## Required action
Bring back every record exactly, except for the pictures, which stay out.

Stored dataset items:
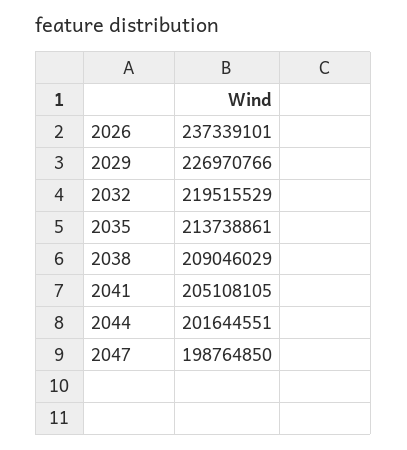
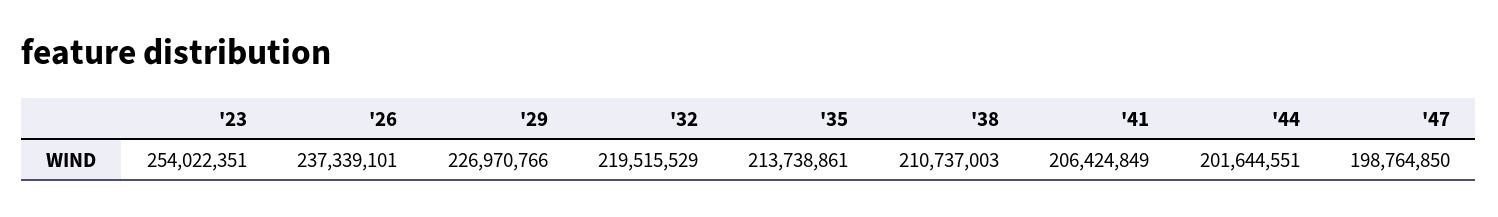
  {
    "2026": 237339101,
    "2029": 226970766,
    "2032": 219515529,
    "2035": 213738861,
-   "2038": 209046029,
+   "2038": 210737003,
-   "2041": 205108105,
+   "2041": 206424849,
    "2044": 201644551,
-   "2047": 198764850
+   "2047": 198764850,
+   "'23": 254022351
  }

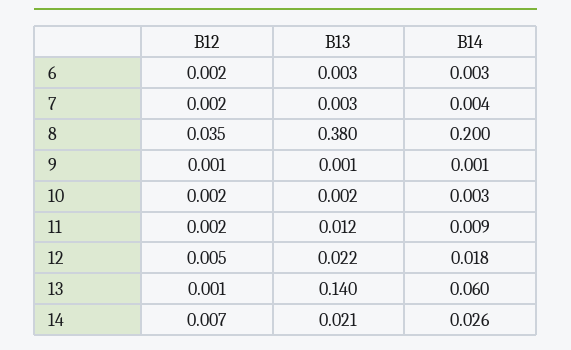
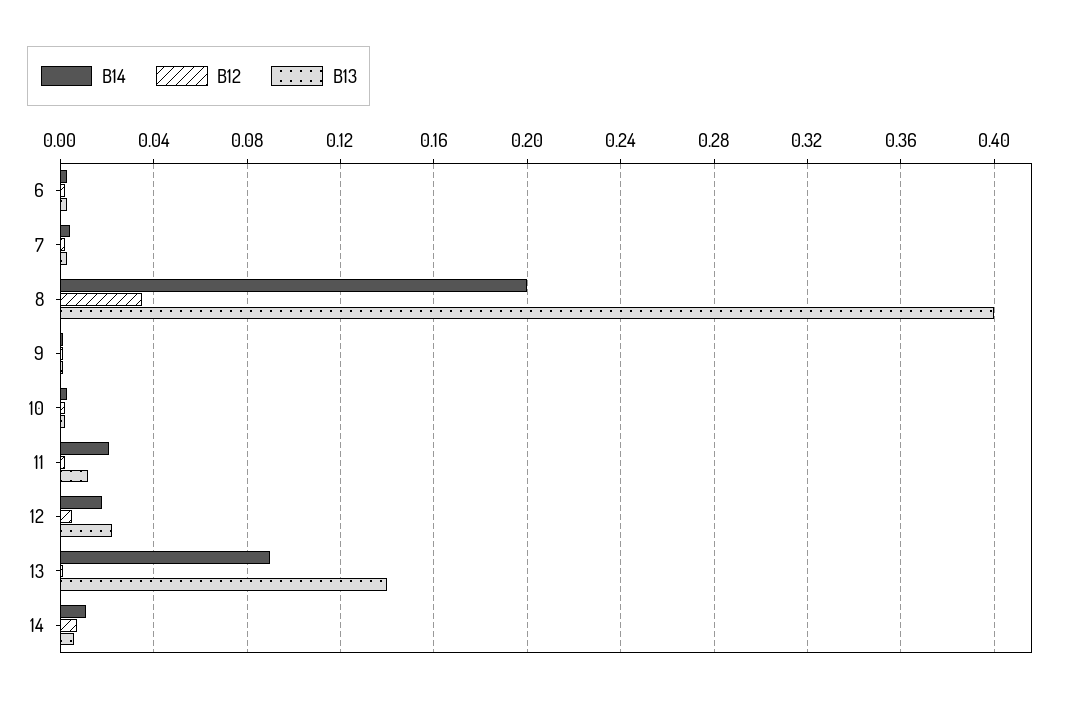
  {
    "B12": {
      "6": 0.002,
      "7": 0.002,
      "8": 0.035,
      "9": 0.001,
      "10": 0.002,
      "11": 0.002,
      "12": 0.005,
      "13": 0.001,
      "14": 0.007
    },
    "B13": {
      "6": 0.003,
      "7": 0.003,
-     "8": 0.38,
+     "8": 0.4,
      "9": 0.001,
      "10": 0.002,
      "11": 0.012,
      "12": 0.022,
      "13": 0.14,
-     "14": 0.021
+     "14": 0.005
    },
    "B14": {
      "6": 0.003,
      "7": 0.004,
      "8": 0.2,
      "9": 0.001,
      "10": 0.003,
-     "11": 0.009,
+     "11": 0.02,
      "12": 0.018,
-     "13": 0.06,
+     "13": 0.09,
-     "14": 0.026
+     "14": 0.01
    }
  }

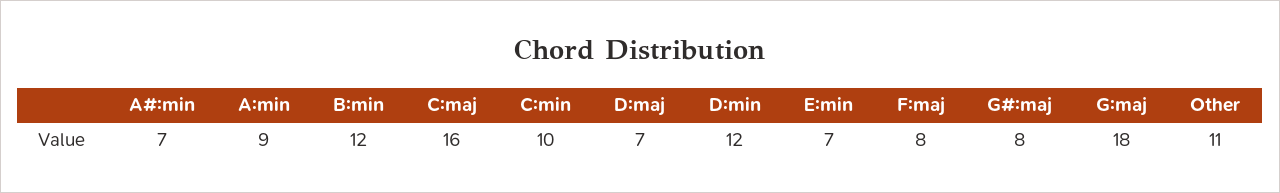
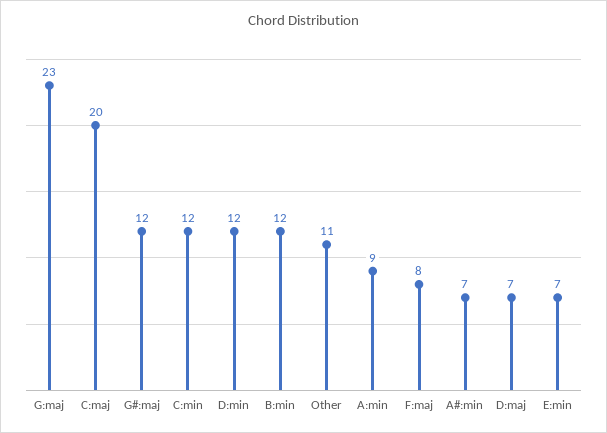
  {
    "A#:min": 7,
    "A:min": 9,
    "B:min": 12,
-   "C:maj": 16,
+   "C:maj": 20,
-   "C:min": 10,
+   "C:min": 12,
    "D:maj": 7,
    "D:min": 12,
    "E:min": 7,
    "F:maj": 8,
-   "G#:maj": 8,
+   "G#:maj": 12,
-   "G:maj": 18,
+   "G:maj": 23,
    "Other": 11
  }

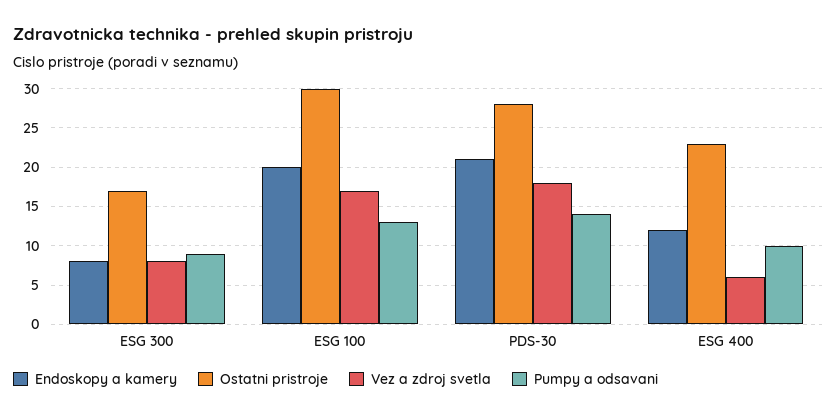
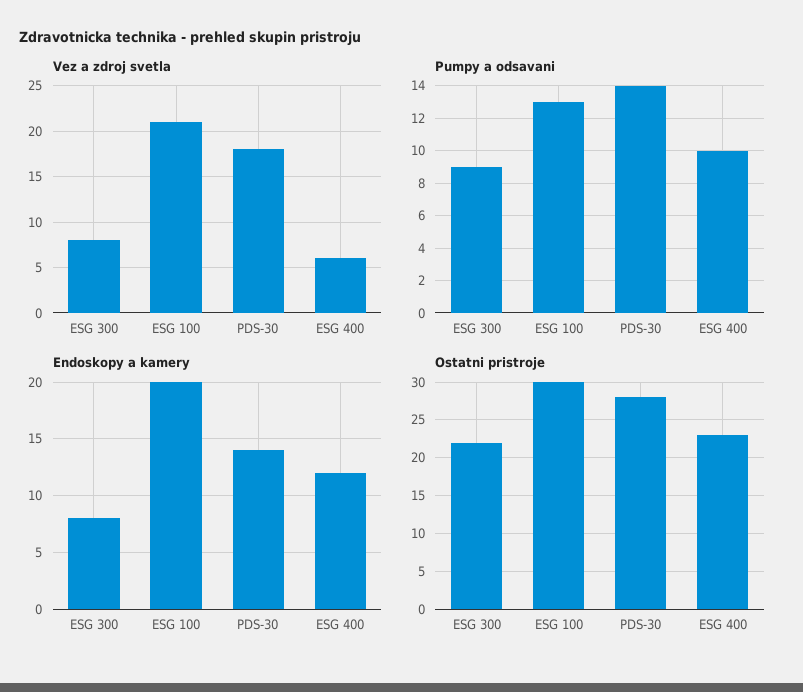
  {
    "Endoskopy a kamery": {
      "ESG 300": 8,
      "ESG 100": 20,
-     "PDS-30": 21,
+     "PDS-30": 14,
      "ESG 400": 12
    },
    "Ostatni pristroje": {
-     "ESG 300": 17,
+     "ESG 300": 22,
      "ESG 100": 30,
      "PDS-30": 28,
      "ESG 400": 23
    },
    "Vez a zdroj svetla": {
      "ESG 300": 8,
-     "ESG 100": 17,
+     "ESG 100": 21,
      "PDS-30": 18,
      "ESG 400": 6
    },
    "Pumpy a odsavani": {
      "ESG 300": 9,
      "ESG 100": 13,
      "PDS-30": 14,
      "ESG 400": 10
    }
  }

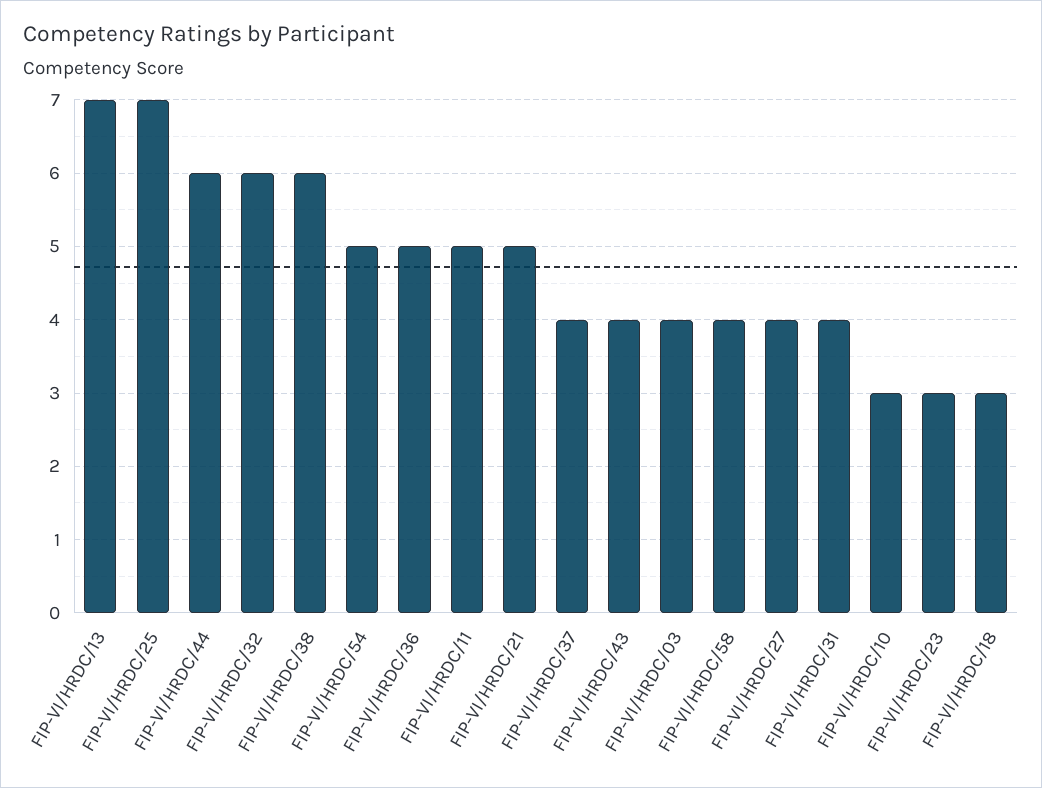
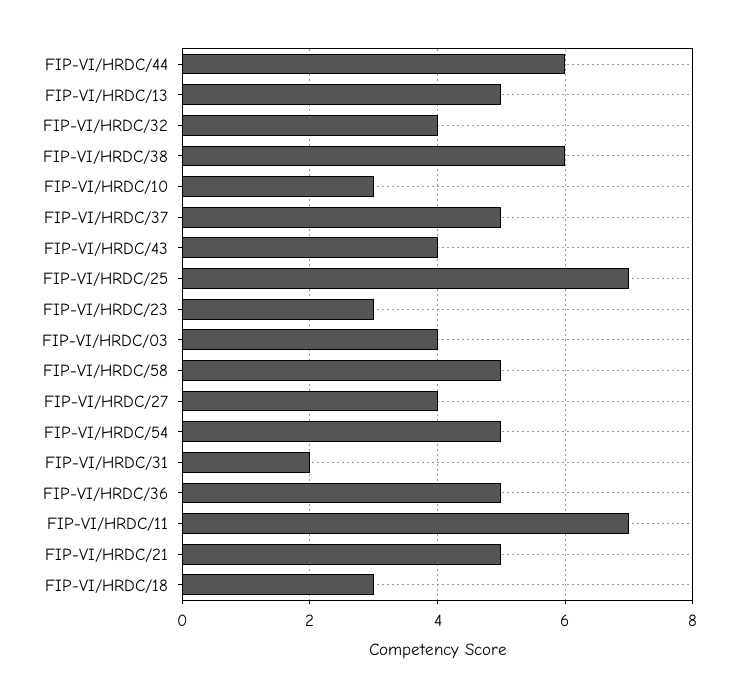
  {
-   "FIP-VI/HRDC/13": 7,
+   "FIP-VI/HRDC/13": 5,
    "FIP-VI/HRDC/25": 7,
    "FIP-VI/HRDC/44": 6,
-   "FIP-VI/HRDC/32": 6,
+   "FIP-VI/HRDC/32": 4,
    "FIP-VI/HRDC/38": 6,
    "FIP-VI/HRDC/54": 5,
    "FIP-VI/HRDC/36": 5,
-   "FIP-VI/HRDC/11": 5,
+   "FIP-VI/HRDC/11": 7,
    "FIP-VI/HRDC/21": 5,
-   "FIP-VI/HRDC/37": 4,
+   "FIP-VI/HRDC/37": 5,
    "FIP-VI/HRDC/43": 4,
    "FIP-VI/HRDC/03": 4,
-   "FIP-VI/HRDC/58": 4,
+   "FIP-VI/HRDC/58": 5,
    "FIP-VI/HRDC/27": 4,
-   "FIP-VI/HRDC/31": 4,
+   "FIP-VI/HRDC/31": 2,
    "FIP-VI/HRDC/10": 3,
    "FIP-VI/HRDC/23": 3,
    "FIP-VI/HRDC/18": 3
  }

## Answer to the problem
  {
    "2026": 237339101,
    "2029": 226970766,
    "2032": 219515529,
    "2035": 213738861,
-   "2038": 209046029,
+   "2038": 210737003,
-   "2041": 205108105,
+   "2041": 206424849,
    "2044": 201644551,
-   "2047": 198764850
+   "2047": 198764850,
+   "'23": 254022351
  }

  {
    "B12": {
      "6": 0.002,
      "7": 0.002,
      "8": 0.035,
      "9": 0.001,
      "10": 0.002,
      "11": 0.002,
      "12": 0.005,
      "13": 0.001,
      "14": 0.007
    },
    "B13": {
      "6": 0.003,
      "7": 0.003,
-     "8": 0.38,
+     "8": 0.4,
      "9": 0.001,
      "10": 0.002,
      "11": 0.012,
      "12": 0.022,
      "13": 0.14,
-     "14": 0.021
+     "14": 0.005
    },
    "B14": {
      "6": 0.003,
      "7": 0.004,
      "8": 0.2,
      "9": 0.001,
      "10": 0.003,
-     "11": 0.009,
+     "11": 0.02,
      "12": 0.018,
-     "13": 0.06,
+     "13": 0.09,
-     "14": 0.026
+     "14": 0.01
    }
  }

  {
    "A#:min": 7,
    "A:min": 9,
    "B:min": 12,
-   "C:maj": 16,
+   "C:maj": 20,
-   "C:min": 10,
+   "C:min": 12,
    "D:maj": 7,
    "D:min": 12,
    "E:min": 7,
    "F:maj": 8,
-   "G#:maj": 8,
+   "G#:maj": 12,
-   "G:maj": 18,
+   "G:maj": 23,
    "Other": 11
  }

  {
    "Endoskopy a kamery": {
      "ESG 300": 8,
      "ESG 100": 20,
-     "PDS-30": 21,
+     "PDS-30": 14,
      "ESG 400": 12
    },
    "Ostatni pristroje": {
-     "ESG 300": 17,
+     "ESG 300": 22,
      "ESG 100": 30,
      "PDS-30": 28,
      "ESG 400": 23
    },
    "Vez a zdroj svetla": {
      "ESG 300": 8,
-     "ESG 100": 17,
+     "ESG 100": 21,
      "PDS-30": 18,
      "ESG 400": 6
    },
    "Pumpy a odsavani": {
      "ESG 300": 9,
      "ESG 100": 13,
      "PDS-30": 14,
      "ESG 400": 10
    }
  }

  {
-   "FIP-VI/HRDC/13": 7,
+   "FIP-VI/HRDC/13": 5,
    "FIP-VI/HRDC/25": 7,
    "FIP-VI/HRDC/44": 6,
-   "FIP-VI/HRDC/32": 6,
+   "FIP-VI/HRDC/32": 4,
    "FIP-VI/HRDC/38": 6,
    "FIP-VI/HRDC/54": 5,
    "FIP-VI/HRDC/36": 5,
-   "FIP-VI/HRDC/11": 5,
+   "FIP-VI/HRDC/11": 7,
    "FIP-VI/HRDC/21": 5,
-   "FIP-VI/HRDC/37": 4,
+   "FIP-VI/HRDC/37": 5,
    "FIP-VI/HRDC/43": 4,
    "FIP-VI/HRDC/03": 4,
-   "FIP-VI/HRDC/58": 4,
+   "FIP-VI/HRDC/58": 5,
    "FIP-VI/HRDC/27": 4,
-   "FIP-VI/HRDC/31": 4,
+   "FIP-VI/HRDC/31": 2,
    "FIP-VI/HRDC/10": 3,
    "FIP-VI/HRDC/23": 3,
    "FIP-VI/HRDC/18": 3
  }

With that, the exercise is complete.